TASK PROMPT: Return exactly the lines of the records below, starting at the line that contains "Цена розничная, 535221: 1309 -> 1400" and ending at the line that contains "Вес (кг), 542947: 0.888 -> 0.754", with both of those lines kept.

MATERIAL FOR THE TASK:
· · · ·
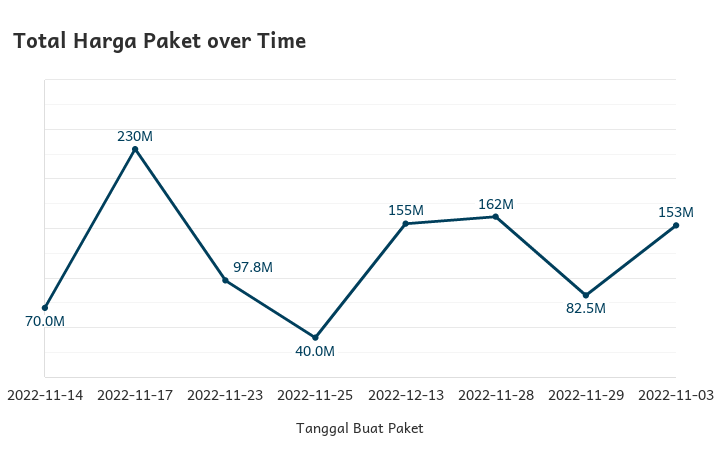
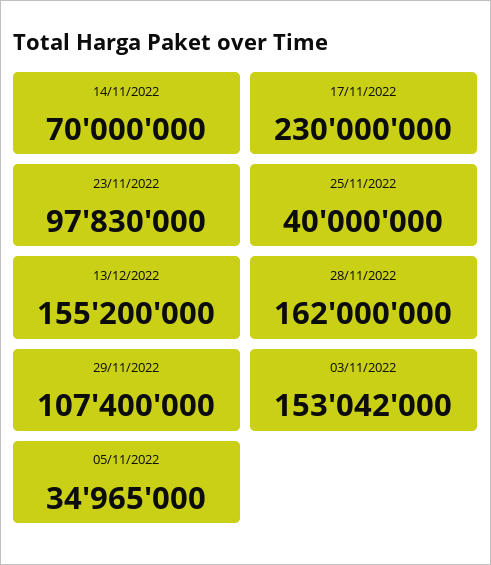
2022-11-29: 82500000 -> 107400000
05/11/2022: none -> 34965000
· · · ·
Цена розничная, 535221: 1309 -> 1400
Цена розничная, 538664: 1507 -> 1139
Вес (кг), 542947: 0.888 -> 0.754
· · · ·
ANSWER SPACE:
Цена розничная, 535221: 1309 -> 1400
Цена розничная, 538664: 1507 -> 1139
Вес (кг), 542947: 0.888 -> 0.754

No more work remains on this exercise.